My colourful maw

Today I went for a tooth colour matching.

Why? Well, back in November 2010, I had a little accident. While walking up our front steps at home, I slipped on the wet tiles. Under my right arm was an Ikea box, held with both hands. With no hands free to cushion my landing, my front teeth took the full impact, shattering as they met one of the terracotta treads. As I rose, I could make out tens of pieces of enamel through the tears that were forming in my eyes. I was inconsolable.

Almost a year later, I’ve had lots of dental treatment and paid lots of associated bills, with thanks to my dad for his much appreciated contribution.

By 9am, my daughter and I were 20 miles from home having ridden six Tube trains and were sat in a dental laboratory in Northwood Hills. We were there to ensure that the two crowns that filled the gap you can see in the photo were the right colour. And it’s quite an art.

Because teeth are not white. Their colouring is subtle, with elements of opaqueness. And it was these subtleties that my technician, Raul, was trying to replicate.

To do so, seemingly oddly, he used paint. He had a colour palette containing, among others, colours you wouldn’t immediately associate with teeth: blues, browns, oranges, reds, yellows. Certainly an array beyond those that form the average American’s view of the average British maw. He went through two iterations, each heated to 800°C before we were both happy.

The result was tremendous.

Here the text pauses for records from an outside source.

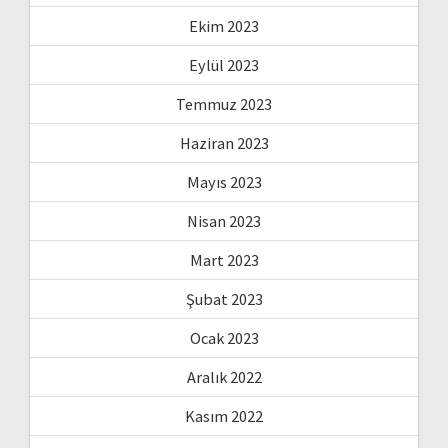
Ekim 2023
Eylül 2023
Temmuz 2023
Haziran 2023
Mayıs 2023
Nisan 2023
Mart 2023
Şubat 2023
Ocak 2023
Aralık 2022
Kasım 2022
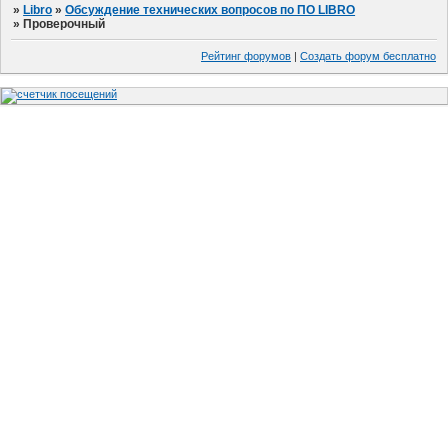
»
Libro
»
Обсуждение технических вопросов по ПО LIBRO
»
Проверочный
Рейтинг форумов
|
Создать форум бесплатно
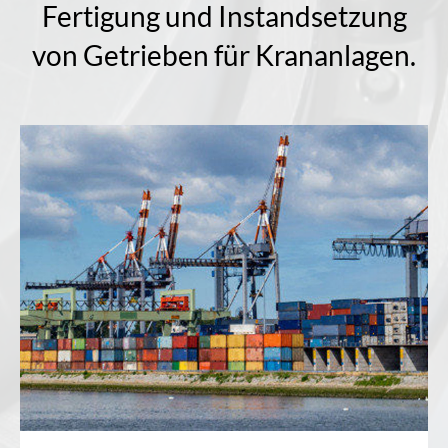
Fertigung und Instandsetzung
von Getrieben für Krananlagen.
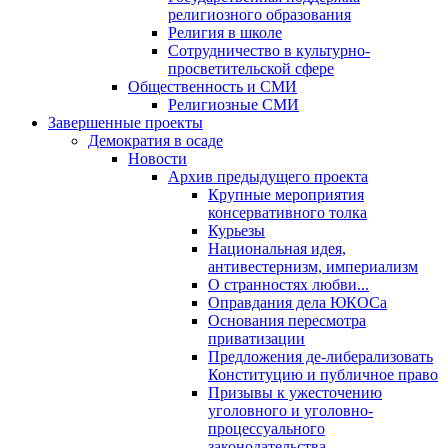
религиозного образования
Религия в школе
Сотрудничество в культурно-
просветительской сфере
Общественность и СМИ
Религиозные СМИ
Завершенные проекты
Демократия в осаде
Новости
Архив предыдущего проекта
Крупные мероприятия
консервативного толка
Курьезы
Национальная идея,
антивестернизм, империализм
О странностях любви...
Оправдания дела ЮКОСа
Основания пересмотра
приватизации
Предложения де-либерализовать
Конституцию и публичное право
Призывы к ужесточению
уголовного и уголовно-
процессуального
законодательства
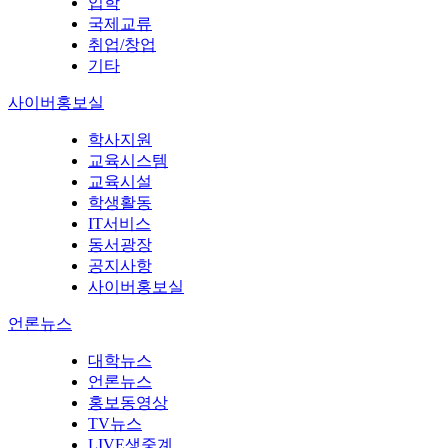
입학
국제교류
취업/창업
기타
사이버홍보실
학사지원
교육시스템
교육시설
학생활동
IT서비스
동서광장
공지사항
사이버홍보실
언론뉴스
대학뉴스
언론뉴스
홍보동영상
TV뉴스
LIVE생중계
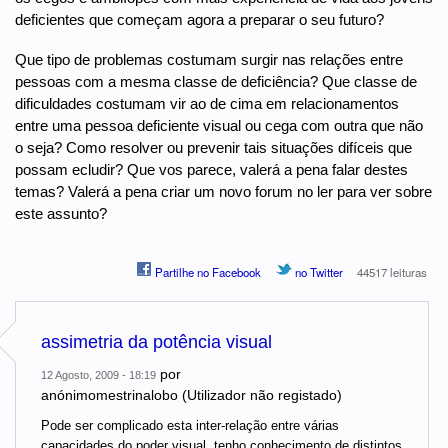
deficientes que começam agora a preparar o seu futuro?
Que tipo de problemas costumam surgir nas relações entre
pessoas com a mesma classe de deficiência? Que classe de
dificuldades costumam vir ao de cima em relacionamentos
entre uma pessoa deficiente visual ou cega com outra que não
o seja? Como resolver ou prevenir tais situações difíceis que
possam ecludir? Que vos parece, valerá a pena falar destes
temas? Valerá a pena criar um novo forum no ler para ver sobre
este assunto?
Partilhe no Facebook
no Twitter
44517 leituras
assimetria da potência visual
por
12 Agosto, 2009 - 18:19
anónimomestrinalobo (Utilizador não registado)
Pode ser complicado esta inter-relação entre várias
capacidades do poder visual, tenho conhecimento de distintos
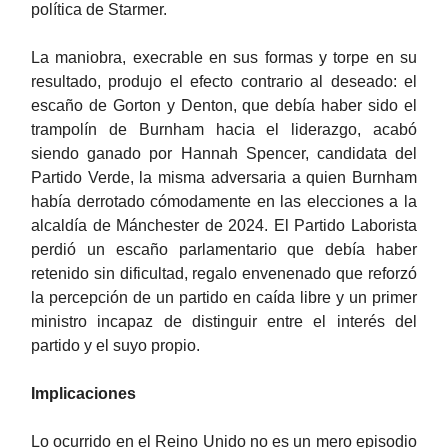
política de Starmer.
La maniobra, execrable en sus formas y torpe en su
resultado, produjo el efecto contrario al deseado: el
escaño de Gorton y Denton, que debía haber sido el
trampolín de Burnham hacia el liderazgo, acabó
siendo ganado por Hannah Spencer, candidata del
Partido Verde, la misma adversaria a quien Burnham
había derrotado cómodamente en las elecciones a la
alcaldía de Mánchester de 2024. El Partido Laborista
perdió un escaño parlamentario que debía haber
retenido sin dificultad, regalo envenenado que reforzó
la percepción de un partido en caída libre y un primer
ministro incapaz de distinguir entre el interés del
partido y el suyo propio.
Implicaciones
Lo ocurrido en el Reino Unido no es un mero episodio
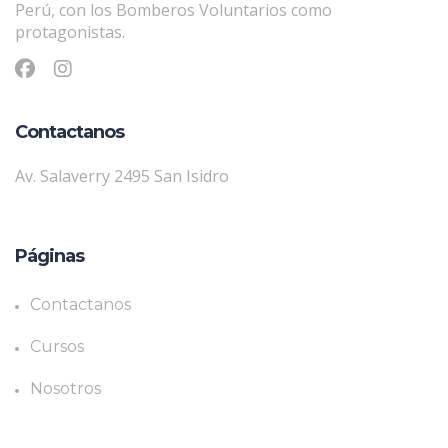
Perú, con los Bomberos Voluntarios como
protagonistas.
Contactanos
Av. Salaverry 2495 San Isidro
Páginas
Contactanos
Cursos
Nosotros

I struggled to tell the difference between the natural front tooth and its new neighbours. I couldn’t take them away with me, but I can’t wait for the last dental appointment of the series, when my smile will once again be complete.


One Response to “My colourful maw”

  1. The Caped Crusader on October 19th, 2011 18:23

    Porsche will paint your car to match the colour of any random object you care to take to them, as I daresay will many other prestige manufacturers.

    Mind you, B&Q will also promise to mix you a paint to match any swatch (what’s a ‘swatch’?) you give them, so it can’t be that hard! I would be slightly nervous if an artist appeared with a palette and started mixing colours to match my teeth – surely they could clamp your pearly-whites (still attached to your gums) in front of some sort of colour analyser and do it automatically?